___ Data for this exercise

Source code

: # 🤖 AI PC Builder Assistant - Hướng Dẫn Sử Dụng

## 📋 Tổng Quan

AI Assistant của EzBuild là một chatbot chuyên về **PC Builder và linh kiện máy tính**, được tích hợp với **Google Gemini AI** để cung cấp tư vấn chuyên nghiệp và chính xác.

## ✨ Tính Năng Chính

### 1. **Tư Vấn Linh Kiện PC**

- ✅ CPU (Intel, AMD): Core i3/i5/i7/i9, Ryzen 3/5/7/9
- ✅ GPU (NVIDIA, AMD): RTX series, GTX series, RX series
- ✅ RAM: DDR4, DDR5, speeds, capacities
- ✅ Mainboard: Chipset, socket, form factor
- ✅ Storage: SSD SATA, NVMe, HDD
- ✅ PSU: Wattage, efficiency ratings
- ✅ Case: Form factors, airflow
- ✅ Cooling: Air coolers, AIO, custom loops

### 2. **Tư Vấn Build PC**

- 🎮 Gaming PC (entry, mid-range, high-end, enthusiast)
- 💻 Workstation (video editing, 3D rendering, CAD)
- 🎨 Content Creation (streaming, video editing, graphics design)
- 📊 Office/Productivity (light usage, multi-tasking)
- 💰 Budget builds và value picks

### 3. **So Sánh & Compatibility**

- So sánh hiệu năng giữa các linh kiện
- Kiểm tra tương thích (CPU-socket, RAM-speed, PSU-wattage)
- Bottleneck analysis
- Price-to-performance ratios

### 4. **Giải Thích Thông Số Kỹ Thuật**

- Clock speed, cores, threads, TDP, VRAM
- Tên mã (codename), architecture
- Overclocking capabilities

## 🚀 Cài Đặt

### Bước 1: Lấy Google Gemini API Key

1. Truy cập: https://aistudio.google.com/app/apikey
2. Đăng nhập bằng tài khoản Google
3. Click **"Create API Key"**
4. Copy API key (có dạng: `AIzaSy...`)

______

Your answer should consist only of the lines above between the line holding "### 2. **Tư Vấn Build PC**" and the line holding "### 4. **Giải Thích Thông Số Kỹ Thuật**", inclusive, each transcribed exactly.

### 2. **Tư Vấn Build PC**

- 🎮 Gaming PC (entry, mid-range, high-end, enthusiast)
- 💻 Workstation (video editing, 3D rendering, CAD)
- 🎨 Content Creation (streaming, video editing, graphics design)
- 📊 Office/Productivity (light usage, multi-tasking)
- 💰 Budget builds và value picks

### 3. **So Sánh & Compatibility**

- So sánh hiệu năng giữa các linh kiện
- Kiểm tra tương thích (CPU-socket, RAM-speed, PSU-wattage)
- Bottleneck analysis
- Price-to-performance ratios

### 4. **Giải Thích Thông Số Kỹ Thuật**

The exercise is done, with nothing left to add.